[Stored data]

....

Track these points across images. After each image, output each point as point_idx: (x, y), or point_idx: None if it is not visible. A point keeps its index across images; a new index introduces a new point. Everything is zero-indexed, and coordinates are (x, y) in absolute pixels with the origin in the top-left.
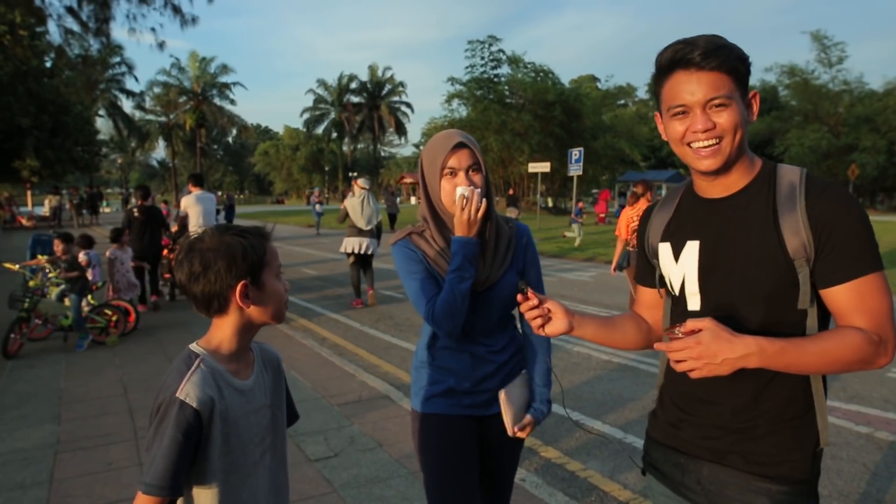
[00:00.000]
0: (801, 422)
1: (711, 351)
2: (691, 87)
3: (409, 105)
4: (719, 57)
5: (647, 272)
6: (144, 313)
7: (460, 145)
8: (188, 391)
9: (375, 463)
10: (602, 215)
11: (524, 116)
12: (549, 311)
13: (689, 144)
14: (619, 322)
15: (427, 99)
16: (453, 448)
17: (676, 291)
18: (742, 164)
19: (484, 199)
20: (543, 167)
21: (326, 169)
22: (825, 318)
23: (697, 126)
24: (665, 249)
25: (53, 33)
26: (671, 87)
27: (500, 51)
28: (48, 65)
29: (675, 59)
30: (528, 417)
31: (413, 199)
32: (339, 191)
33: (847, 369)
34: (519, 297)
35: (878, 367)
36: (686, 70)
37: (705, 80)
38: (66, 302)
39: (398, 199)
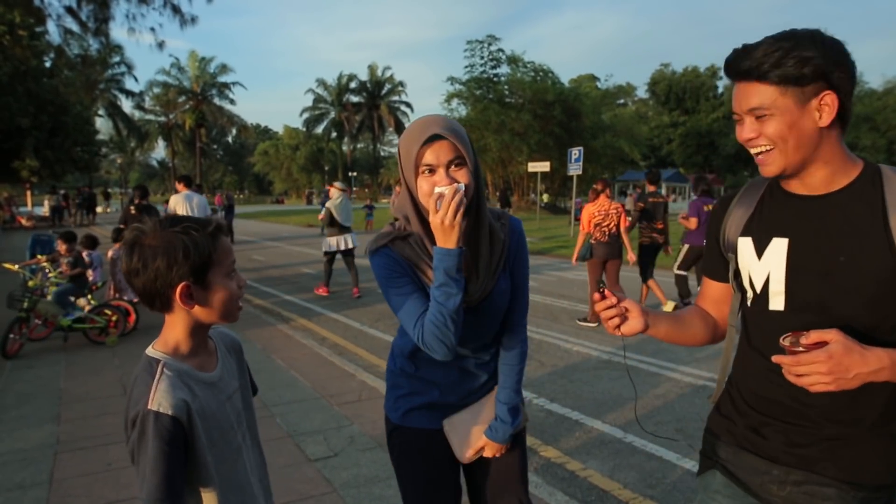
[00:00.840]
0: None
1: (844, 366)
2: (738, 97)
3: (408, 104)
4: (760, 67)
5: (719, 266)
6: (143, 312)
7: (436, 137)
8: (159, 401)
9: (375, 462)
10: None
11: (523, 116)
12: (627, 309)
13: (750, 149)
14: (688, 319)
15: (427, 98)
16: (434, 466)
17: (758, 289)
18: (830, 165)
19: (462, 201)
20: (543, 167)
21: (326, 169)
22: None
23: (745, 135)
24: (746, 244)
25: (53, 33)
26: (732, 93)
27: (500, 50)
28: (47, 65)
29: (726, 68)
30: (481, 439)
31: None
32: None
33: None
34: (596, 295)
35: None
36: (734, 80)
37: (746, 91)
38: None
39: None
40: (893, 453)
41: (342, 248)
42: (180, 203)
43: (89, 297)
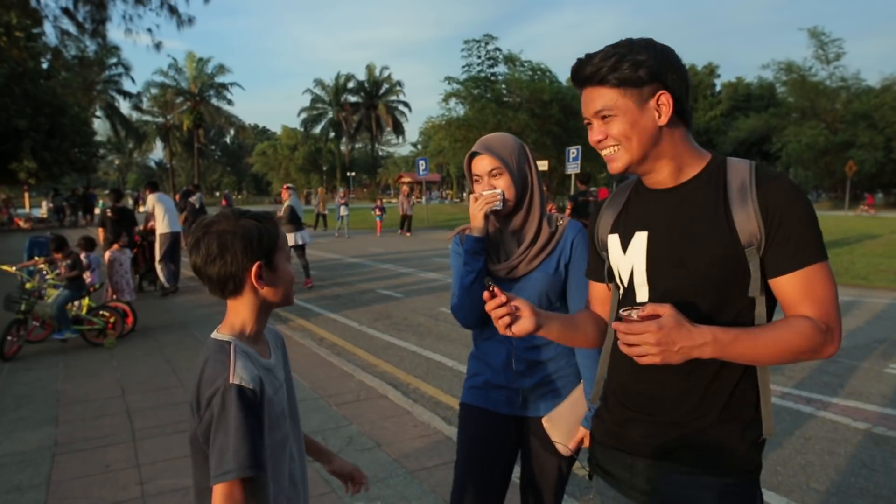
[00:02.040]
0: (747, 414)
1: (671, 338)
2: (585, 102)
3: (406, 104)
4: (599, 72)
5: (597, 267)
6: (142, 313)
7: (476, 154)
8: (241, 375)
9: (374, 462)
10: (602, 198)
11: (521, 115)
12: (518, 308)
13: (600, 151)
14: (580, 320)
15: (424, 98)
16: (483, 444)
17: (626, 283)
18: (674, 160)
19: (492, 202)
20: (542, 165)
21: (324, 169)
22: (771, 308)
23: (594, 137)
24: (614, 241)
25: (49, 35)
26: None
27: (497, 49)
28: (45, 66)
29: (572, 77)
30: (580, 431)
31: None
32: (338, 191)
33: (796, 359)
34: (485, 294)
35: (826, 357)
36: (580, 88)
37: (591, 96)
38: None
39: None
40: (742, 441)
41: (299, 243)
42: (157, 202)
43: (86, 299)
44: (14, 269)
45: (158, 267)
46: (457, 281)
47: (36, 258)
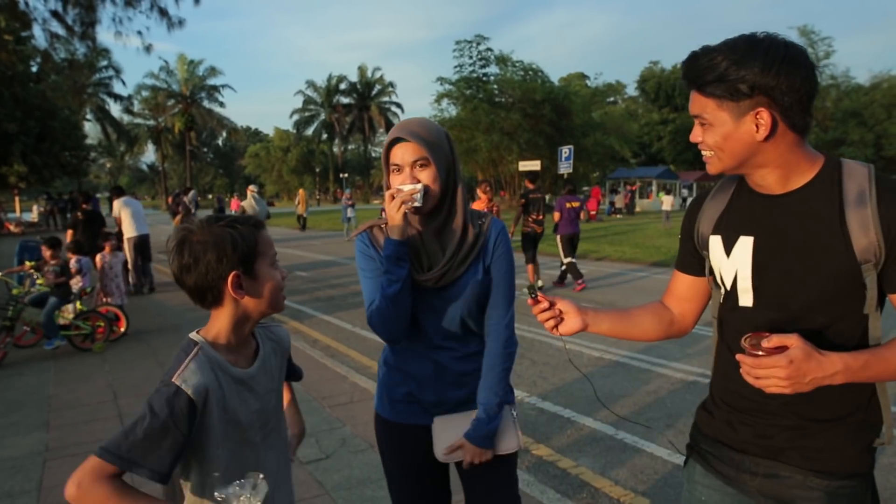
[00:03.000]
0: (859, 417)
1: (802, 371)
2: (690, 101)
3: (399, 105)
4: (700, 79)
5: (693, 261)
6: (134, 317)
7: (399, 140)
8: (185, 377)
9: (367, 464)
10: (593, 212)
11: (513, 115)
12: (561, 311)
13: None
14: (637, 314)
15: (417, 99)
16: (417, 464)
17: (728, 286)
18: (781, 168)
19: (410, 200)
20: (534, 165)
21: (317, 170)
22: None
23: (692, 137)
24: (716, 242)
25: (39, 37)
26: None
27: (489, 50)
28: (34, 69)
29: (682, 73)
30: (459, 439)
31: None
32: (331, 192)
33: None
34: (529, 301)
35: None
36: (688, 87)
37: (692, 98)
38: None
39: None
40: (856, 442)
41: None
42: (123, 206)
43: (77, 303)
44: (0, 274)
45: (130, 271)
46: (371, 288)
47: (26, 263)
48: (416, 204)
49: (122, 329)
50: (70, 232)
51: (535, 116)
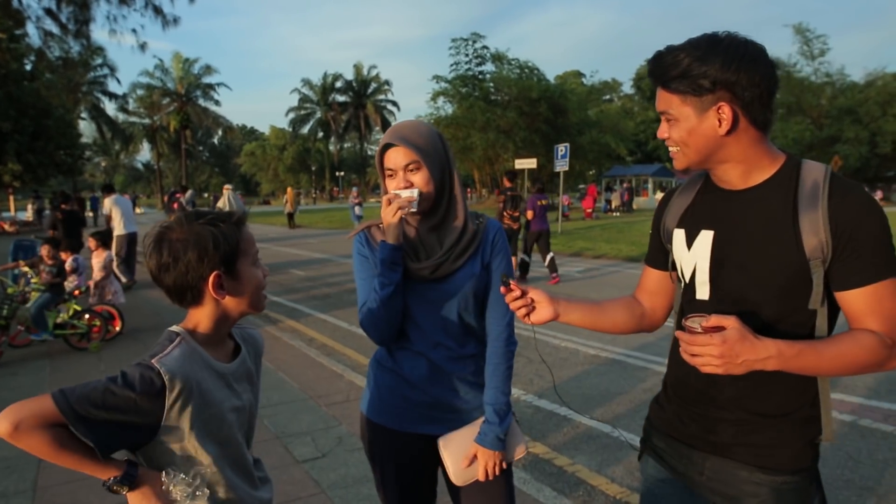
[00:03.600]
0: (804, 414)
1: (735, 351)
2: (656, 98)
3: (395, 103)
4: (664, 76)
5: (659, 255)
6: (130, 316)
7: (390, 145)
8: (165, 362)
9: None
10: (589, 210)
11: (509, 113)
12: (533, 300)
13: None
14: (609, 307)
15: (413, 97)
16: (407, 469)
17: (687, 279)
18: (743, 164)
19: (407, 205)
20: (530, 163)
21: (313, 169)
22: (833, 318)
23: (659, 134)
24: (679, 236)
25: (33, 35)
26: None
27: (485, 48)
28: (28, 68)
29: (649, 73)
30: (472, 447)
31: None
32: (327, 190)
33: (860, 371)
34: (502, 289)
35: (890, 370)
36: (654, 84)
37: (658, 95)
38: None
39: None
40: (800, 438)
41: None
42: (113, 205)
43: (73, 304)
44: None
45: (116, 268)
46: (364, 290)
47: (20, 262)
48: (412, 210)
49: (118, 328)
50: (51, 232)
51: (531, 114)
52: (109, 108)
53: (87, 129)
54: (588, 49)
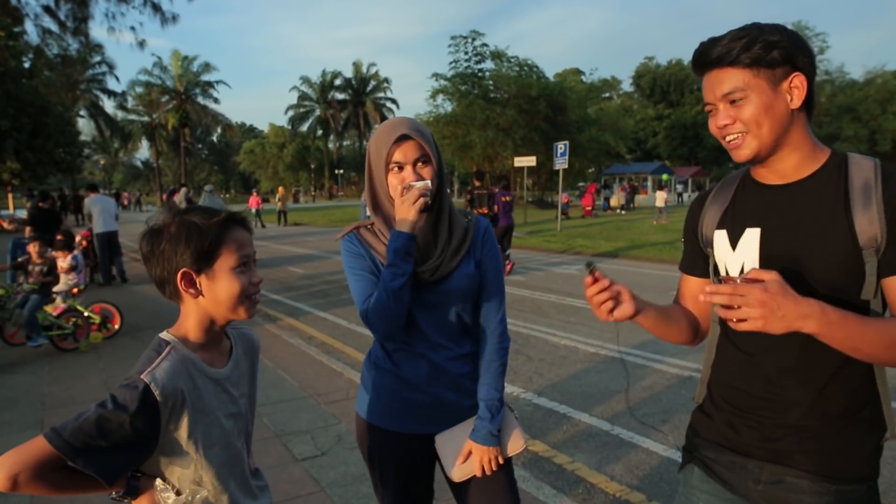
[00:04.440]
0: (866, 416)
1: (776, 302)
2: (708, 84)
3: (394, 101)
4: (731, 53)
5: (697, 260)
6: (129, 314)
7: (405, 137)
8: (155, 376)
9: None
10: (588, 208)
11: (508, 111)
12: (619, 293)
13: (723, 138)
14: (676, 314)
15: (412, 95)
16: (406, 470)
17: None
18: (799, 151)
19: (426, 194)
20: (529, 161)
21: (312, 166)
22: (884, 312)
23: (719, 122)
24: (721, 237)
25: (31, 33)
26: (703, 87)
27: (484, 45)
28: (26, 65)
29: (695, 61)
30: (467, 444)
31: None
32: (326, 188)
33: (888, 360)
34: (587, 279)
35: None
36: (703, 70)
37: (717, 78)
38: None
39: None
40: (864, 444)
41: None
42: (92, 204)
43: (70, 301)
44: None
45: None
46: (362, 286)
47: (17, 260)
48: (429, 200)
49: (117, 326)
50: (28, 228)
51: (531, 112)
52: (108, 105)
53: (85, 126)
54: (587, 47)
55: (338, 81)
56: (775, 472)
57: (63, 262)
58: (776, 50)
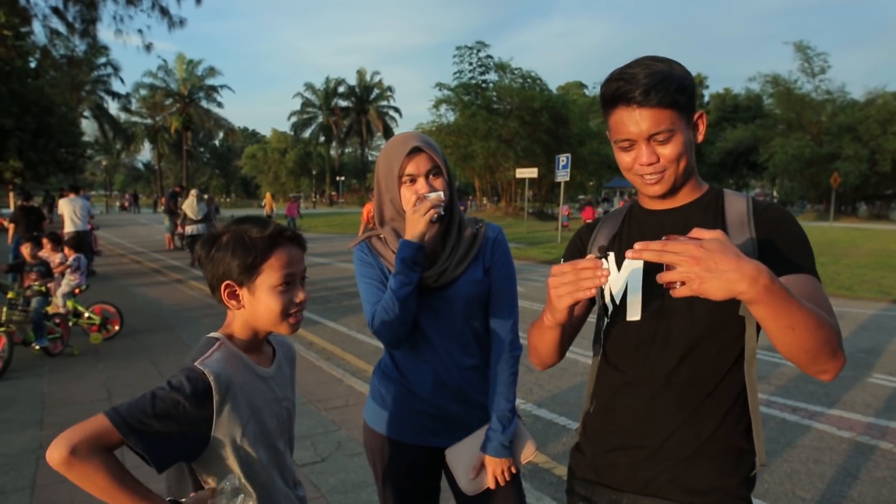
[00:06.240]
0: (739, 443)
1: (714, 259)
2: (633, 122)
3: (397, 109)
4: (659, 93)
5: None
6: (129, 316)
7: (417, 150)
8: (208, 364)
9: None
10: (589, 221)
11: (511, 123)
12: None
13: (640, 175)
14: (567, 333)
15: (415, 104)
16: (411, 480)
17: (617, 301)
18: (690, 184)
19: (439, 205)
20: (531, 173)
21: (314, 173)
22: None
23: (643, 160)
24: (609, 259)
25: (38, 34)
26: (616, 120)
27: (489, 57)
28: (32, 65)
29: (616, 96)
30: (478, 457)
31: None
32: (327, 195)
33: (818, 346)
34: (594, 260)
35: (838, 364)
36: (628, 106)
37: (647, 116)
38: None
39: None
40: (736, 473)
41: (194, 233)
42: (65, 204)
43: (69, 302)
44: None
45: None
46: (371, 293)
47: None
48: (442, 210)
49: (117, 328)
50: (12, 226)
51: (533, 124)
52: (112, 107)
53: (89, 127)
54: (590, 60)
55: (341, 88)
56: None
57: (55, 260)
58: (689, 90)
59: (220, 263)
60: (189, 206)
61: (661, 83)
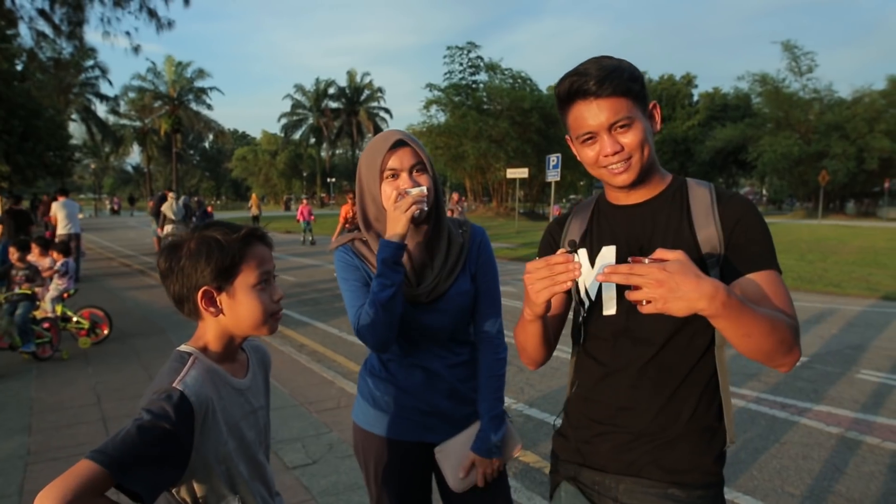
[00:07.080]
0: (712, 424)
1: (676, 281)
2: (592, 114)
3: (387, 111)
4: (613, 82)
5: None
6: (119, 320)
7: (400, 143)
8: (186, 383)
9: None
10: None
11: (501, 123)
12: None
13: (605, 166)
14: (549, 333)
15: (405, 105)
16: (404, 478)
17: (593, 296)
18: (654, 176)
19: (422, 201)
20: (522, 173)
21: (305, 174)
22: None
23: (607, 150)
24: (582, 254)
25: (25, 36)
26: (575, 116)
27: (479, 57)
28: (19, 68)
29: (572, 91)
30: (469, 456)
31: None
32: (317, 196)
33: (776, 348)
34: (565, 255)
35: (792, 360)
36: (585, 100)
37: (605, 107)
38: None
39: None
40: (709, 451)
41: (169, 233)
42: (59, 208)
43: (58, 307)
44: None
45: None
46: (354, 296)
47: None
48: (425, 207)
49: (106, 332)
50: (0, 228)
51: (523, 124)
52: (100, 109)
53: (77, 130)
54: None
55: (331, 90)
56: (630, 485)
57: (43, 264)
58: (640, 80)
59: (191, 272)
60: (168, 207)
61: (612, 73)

....

> _Directions_
When copying from the data above, print only the lines from the line containing "12: (549, 311)" to the line containing "43: (89, 297)", exactly, and leave the pictures out.

> _Result of this task_
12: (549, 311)
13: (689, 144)
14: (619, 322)
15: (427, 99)
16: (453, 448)
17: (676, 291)
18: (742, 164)
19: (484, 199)
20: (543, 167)
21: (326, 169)
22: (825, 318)
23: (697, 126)
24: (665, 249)
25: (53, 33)
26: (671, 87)
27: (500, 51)
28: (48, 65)
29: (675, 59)
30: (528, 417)
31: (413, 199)
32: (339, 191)
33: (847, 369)
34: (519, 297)
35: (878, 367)
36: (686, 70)
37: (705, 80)
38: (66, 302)
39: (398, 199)
[00:00.840]
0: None
1: (844, 366)
2: (738, 97)
3: (408, 104)
4: (760, 67)
5: (719, 266)
6: (143, 312)
7: (436, 137)
8: (159, 401)
9: (375, 462)
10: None
11: (523, 116)
12: (627, 309)
13: (750, 149)
14: (688, 319)
15: (427, 98)
16: (434, 466)
17: (758, 289)
18: (830, 165)
19: (462, 201)
20: (543, 167)
21: (326, 169)
22: None
23: (745, 135)
24: (746, 244)
25: (53, 33)
26: (732, 93)
27: (500, 50)
28: (47, 65)
29: (726, 68)
30: (481, 439)
31: None
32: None
33: None
34: (596, 295)
35: None
36: (734, 80)
37: (746, 91)
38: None
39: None
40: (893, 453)
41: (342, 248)
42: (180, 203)
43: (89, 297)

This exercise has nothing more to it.